There’s plenty of evidence of an increasingly tight labor market in the tech world: ever rising pay; executive and investor griping; floods of aspiring teenage hackers (paywall); the incredible rate of visa applications by companies; and the growth of companies focused entirely on sourcing tech talent.
Ordinarily, as an economy improves and a job market gets tight, the time it takes companies to find people to hire increases. But right now the opposite is happening.
Despite the rapid headcount expansion of big companies such as Facebook and Google, and the continuing growth of venture-backed startups, tech companies are hiring more quickly than ever, according to data from the recruiting software company Jobvite. In the Bay Area, the company found that the average number of days it takes to hire someone for an in-demand tech job has dropped by 66% since 2011.
Jobvite also found a 68% increase in the last year in employees looking to switch jobs, so employees are frequently jumping from one place to another.
Here’s what hiring times look like in San Francisco. The lines on the chart represent: software engineers specifically; an index of particularly in-demand jobs (data scientists, big data engineers, general software engineers, analytics professionals, and security specialists); and jobs in the tech sector in general.
For context, here’s a picture of how headcounts have ballooned at major tech companies. (Note that about half of Apple’s employees work in its retail stores, so its numbers include non-tech staff.):
There are a few possible explanations here.
It might be that as they’ve grown, companies have gotten better about cutting down on hiring bureaucracy. Companies have zeroed in on what makes for a successful hire at their company, and have used that information to shorten the process, often using data. Google HR chief Laszlo Bock, for example, mentions in his new book that a data-supported move to limit on-site interviews to four per candidate helped cut the company’s average hire time to 47 days, from 90 t0 180 days.
Another possibility: Companies may have been exaggerating their concerns about a talent shortage in the US to justify hires of cheaper workers from overseas.
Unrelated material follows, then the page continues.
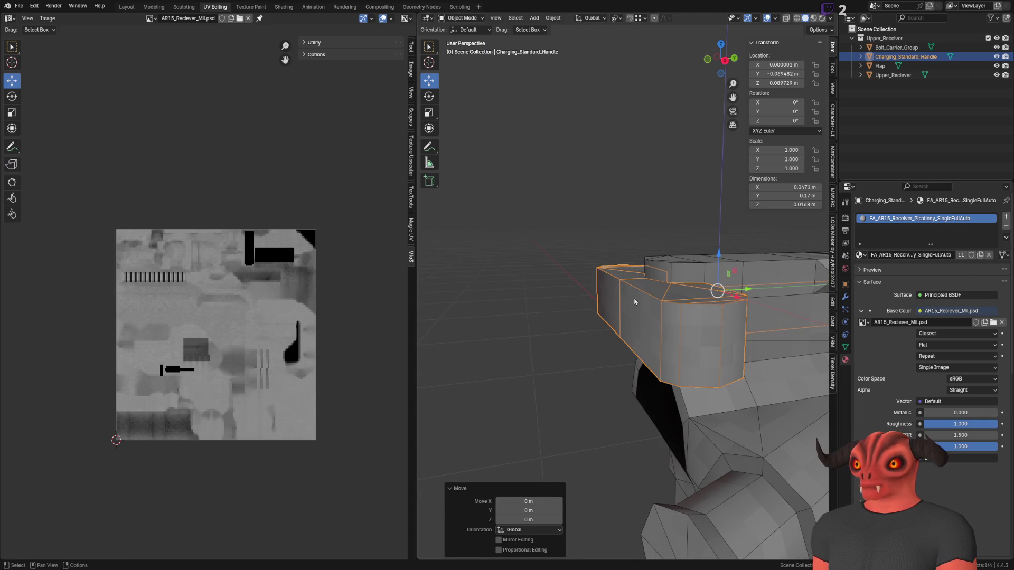
scroll(601, 324, "left", 3)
Or the market might actually be getting looser: After all, there’s been an uptick in engineering school enrollment. As finance has lost some appeal, and coding schools have gotten more popular, qualified graduates are starting to filter into the job market. PhD data scientists are being lured to tech companies, instead of staying in academia. Wages might finally be getting high enough to drive more than enough potential employees to tech companies.
Or alternatively, as JobVite suggests, intense competition and a shortage of talent may be leading companies to reduce their standards and pull the trigger on hires more quickly. Since there are so many opportunities for qualified candidates with in-demand skills, offers come quickly and they come high.
“Overall, we’re seeing companies across industries hiring much faster than previous years,” Jobvite CTO Adam Hyder told Quartz. “For the positions in highest demand, sourcing this talent can take companies a long time. However, once hiring managers find this talent, they’ll hire immediately. We’re also seeing that companies are willing to invest in training employees that may not be the perfect fit if it means a quicker hire.”
Either way, it seems like a pretty good time for anyone with a computer science degree to move out West.